Zia Yusuf publicly overruled Robert Jenrick on Reform UK’s deportation policy on Sunday, saying the Treasury spokesperson’s answer was “not Reform policy” and setting out a tougher line on foreign nationals in social housing. The intervention turned a live interview dispute into an open split at the top of a party that has made immigration its central pitch.
The row matters because Reform’s immigration message is now being tested in public, not just in campaign slogans. Yusuf said that if a foreign national lives in social housing at taxpayer expense, they automatically fail Reform’s economic test and will be deported. Jenrick, speaking to Sky News, had said Reform would not automatically deport a foreign-born person living in the UK just for living in social housing.
Labour seized on the disagreement today. Home Office minister Mike Tapp said Reform “don’t have a plan” and accused the party of being “in chaos” and “making it up as they go along,” while adding that the government is actually bringing down immigration. His comments turned a policy clash into a line of attack about competence, not just numbers.
Yusuf’s public correction also exposes a question Reform has not answered cleanly: whether it has one agreed position on deportation or a set of competing ones depending on who is speaking. Jenrick has not responded publicly to Yusuf’s message, leaving the party’s own immigration policy looking less like a settled platform than a live argument.
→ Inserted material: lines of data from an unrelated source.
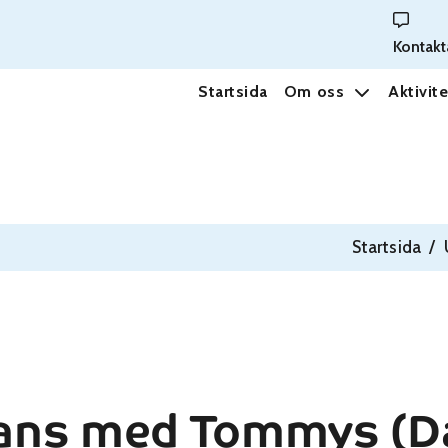
Kontakt
Startsida
Om oss
Aktivite
Startsida
/
Dans med Tommys (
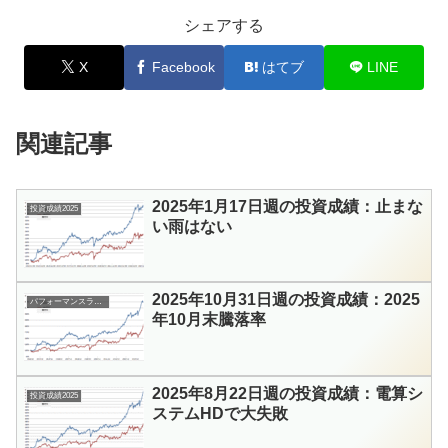
シェアする
X
Facebook
はてブ
LINE
関連記事
2025年1月17日週の投資成績：止まな
投資成績2025
い雨はない
2025年10月31日週の投資成績：2025
パフォーマンスランキング
年10月末騰落率
2025年8月22日週の投資成績：電算シ
投資成績2025
ステムHDで大失敗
The dispute lands at a sensitive moment for Reform because its immigration stance is one of the main reasons voters are listening. It also echoes a scenario in Peter Chappell’s book What If Reform Wins, which imagines Nigel Farage winning a general election in June 2029 with a majority of 20 before a Reform government collapses after 18 months in part because of infighting. Whether that looks like fiction or a warning now depends on whether Reform can stop contradicting itself in public.